> [Questions to answer]:
**a)** Do the following statements agree with the Perl Monks thread on Unicode inserts? Answer yes or no for each, quoting the deciding words. (i) The target column uses the nvarchar datatype. (ii) graff says he knows how MSSQL manages character encoding. (iii) graff suggests looking at the input and output with a hex-dump tool.
**b)** Please continue the Perl Monks thread on Unicode inserts from the point where it stops.
::: Passage shown :::
Anonymous Monk has asked for the wisdom of the Perl Monks concerning the following question:

Hi there, Does anybody have experience with inserting Unicode data into an MSSQL table from perl/DBI? I am aware of the N'' syntax (insert into table values(N'ça')) but that is basically for "literal" Unciode text. I have a string read from XML, wich is utf-8 encoded. If I then write the string to a file and open it with a Unicode-'aware' editor I see the text OK. But both when I use
$insStr = qq{insert into table (string) values(?)}; $sthIStr = $dbh->prepare($insStr); $sthIStr->execute($UTF8_txt);
or
$insStr = qq{insert into table (string) values(N'$UTF8_txt')}; $dbh->do("$insStr");
The "long" appearantly unencoded ASCII-value is in the database-column (which is datatype nvarchar, btw). Real example: fiÅŸiere instead of fiþiere (Romanain for Files). What I am I doing wrong?

Replies are listed 'Best First'.
Re: Unicode insert into mssql from perl DBD
by graff (Chancellor) on Jan 02, 2008 at 14:44 UTC
    The problem may involve your method of querying data back from the table, and/or displaying the query results, as well as (or instead of) your method of inserting data into the table. It may also involve how the table is defined and how the database server is configured.

    What are you using to view the table contents after the insertion? If you use a perl script, there's a chance that you can inspect the byte sequence as it comes out of the table, and that you can use the Encode module to make sure it gets interpreted correctly for use in a particular display.

    I don't know about MSSQL, but I know that for MySQL, there are parameters at various levels for managing the character encoding -- for the server itself (set at start-up), for a given database, for a given table, for given fields in the table. If MSSQL provides docs on character encoding and collation, you'll need to consult that.

    The particular example you give is puzzling (and I'm not sure whether the posted data accurately reflects your actual data). You might want to look at the input and output via a hex-dump tool. (You might also consider this tool, posted at the Monastery as tlu -- TransLiterate Unicode, which is helpful for referring to characters by their unicode "names" and hex codepoint values. That's the best way to talk about the data in cases like this.)
::: Entries shown :::
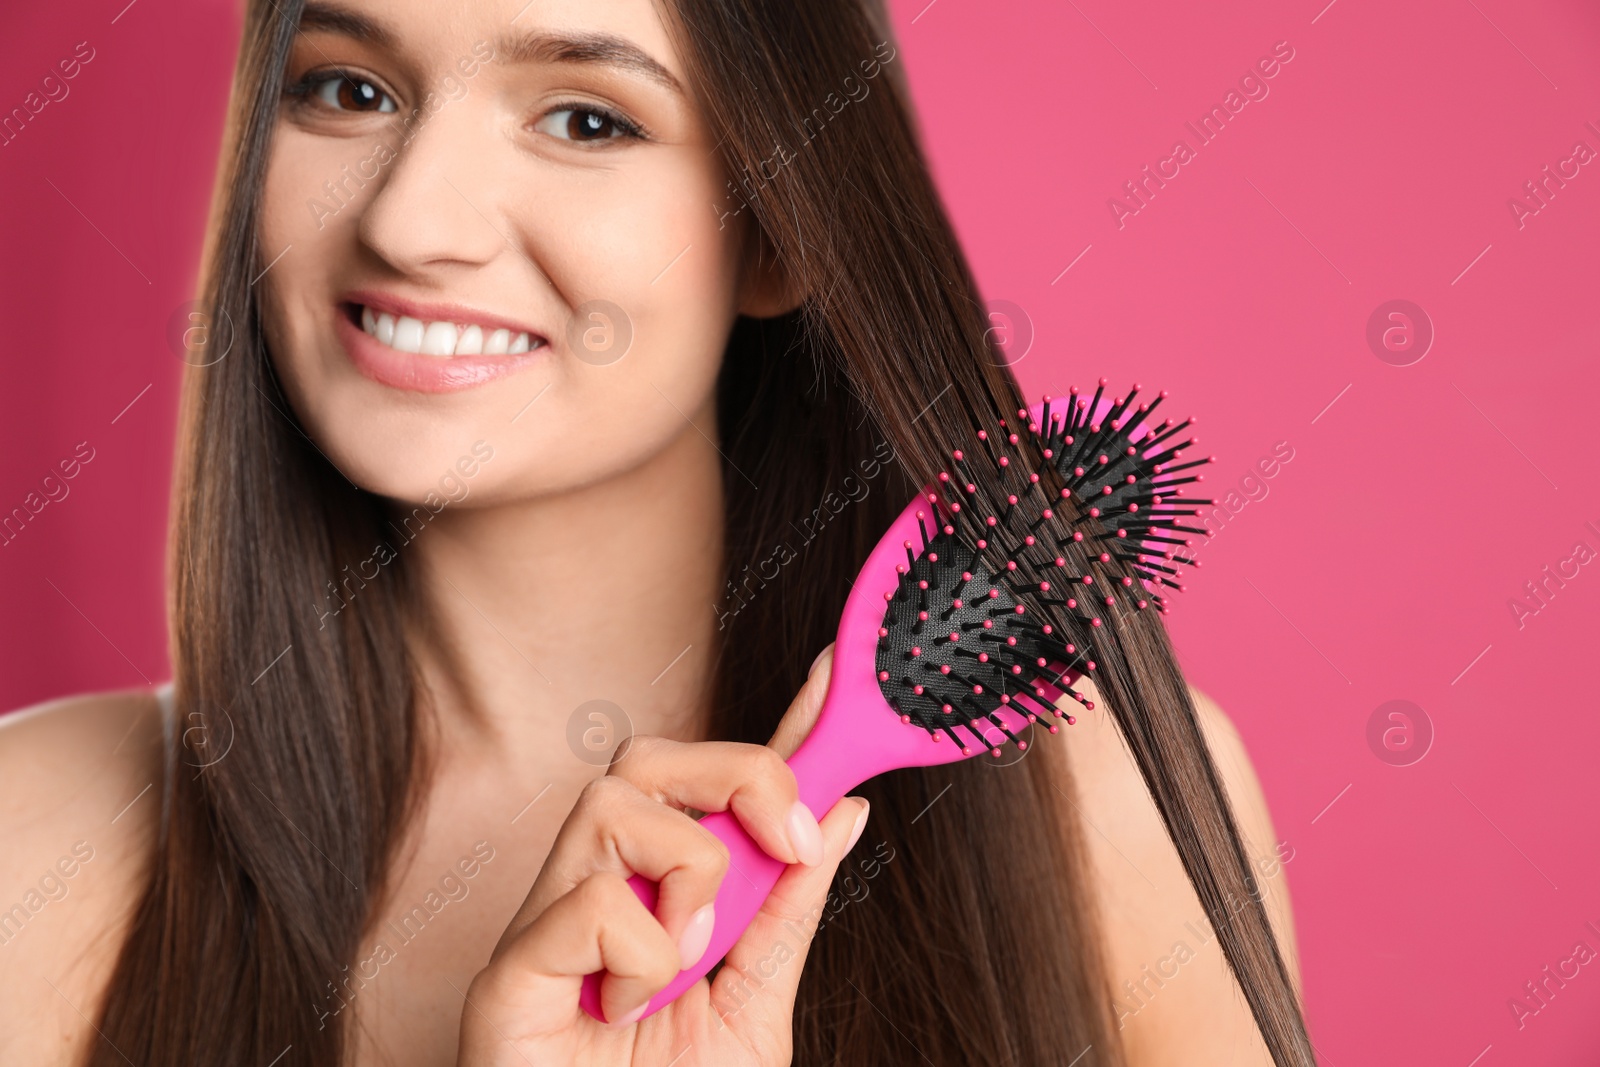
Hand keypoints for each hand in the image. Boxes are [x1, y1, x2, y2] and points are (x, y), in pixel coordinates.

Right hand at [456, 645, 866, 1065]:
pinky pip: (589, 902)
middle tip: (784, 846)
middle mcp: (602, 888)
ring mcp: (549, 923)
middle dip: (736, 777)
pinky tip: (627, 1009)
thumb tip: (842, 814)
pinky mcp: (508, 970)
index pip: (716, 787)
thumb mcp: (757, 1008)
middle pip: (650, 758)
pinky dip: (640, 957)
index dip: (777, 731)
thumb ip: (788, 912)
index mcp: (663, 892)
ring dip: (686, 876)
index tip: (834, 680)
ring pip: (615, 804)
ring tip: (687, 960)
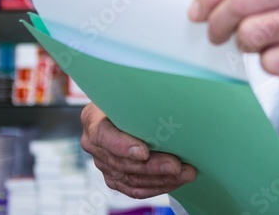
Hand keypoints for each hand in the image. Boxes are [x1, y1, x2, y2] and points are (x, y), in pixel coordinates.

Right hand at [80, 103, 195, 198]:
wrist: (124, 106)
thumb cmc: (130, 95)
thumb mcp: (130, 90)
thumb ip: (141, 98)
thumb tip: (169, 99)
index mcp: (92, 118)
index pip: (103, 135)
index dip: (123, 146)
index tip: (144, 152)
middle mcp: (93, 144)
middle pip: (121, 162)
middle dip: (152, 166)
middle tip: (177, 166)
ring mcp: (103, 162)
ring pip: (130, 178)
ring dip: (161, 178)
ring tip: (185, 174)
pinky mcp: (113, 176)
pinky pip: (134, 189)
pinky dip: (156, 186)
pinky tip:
:::
> [Written answers]:
**a)**
(i) Yes: "which is datatype nvarchar, btw"
(ii) No: "I don't know about MSSQL"
(iii) Yes: "You might want to look at the input and output via a hex-dump tool."

**b)**
      graff, thanks for the comment. If only I could use mysql on this project.... You're right about the "example", which was more obfucsating then helpful, I admit. The way you "tell" MicroSoft SQLserver that data is Unicode is by way of the datatype, strangely enhough. Whereas in mysql any text or (var)char datatype can have e.g. a utf8 COLLATION, in MSSQL you'd use nvarchar (instead of varchar) for storing Unicode data. I am using the so called MSSQL Management Studio Express to actually see the data in the tables. I can paste 'real' Unciode data into it through the interface, as I can run an INSERT-statement with the N'unicodedata' syntax, and it works fine. The problem is somewhere in ODBC/DBD driver, there the fact that the data is to be interpreted as Unicode is lost... Grtz=JPvdV

      I had a similar problem with mysql.Although the format of the table was in iso-8859-7 when passing the string from the script which had the IO layers switched to 8859-7 the data was not passed in correctly.
      I used the Encode module and worked.here is a the actual code

      foreach $key (keys %fileindex) { my $val = encode("iso-8859-7", $fileindex{$key}); $sth = $dbh->prepare ('INSERT INTO products4 (p_url,p_desc) VALUES(?,?)'); $sth->execute ($key,$val); $sth->finish ();
      check the utf-8 flag of the Encode module maybe that helps
Re: Unicode insert into mssql from perl DBD
by rhesa (Vicar) on Jan 02, 2008 at 15:32 UTC
    I've had similar issues when using DBD::ODBC. I fixed it by switching to DBD::ADO:
    # for ADO usage use DBI; use Win32::OLE; Win32::OLE->Option( CP => Win32::OLE::CP_UTF8 ); my $dbh = DBI->connect('dbi:ADO:Provider=Microsoft.Jet.OLEDB.4.0;Data +Source=some.mdb', '','', {LongReadLen=>100000} );
    See the DBD::ADO documentation for more details, usage, and limitations.
Re: Unicode insert into mssql from perl DBD
by graff (Chancellor) on Jan 02, 2008 at 19:25 UTC
    Based on this information in your "Anonymous" reply above:
    I am using the so called MSSQL Management Studio Express to actually see the data in the tables. I can paste 'real' Unciode data into it through the interface, as I can run an INSERT-statement with the N'unicodedata' syntax, and it works fine.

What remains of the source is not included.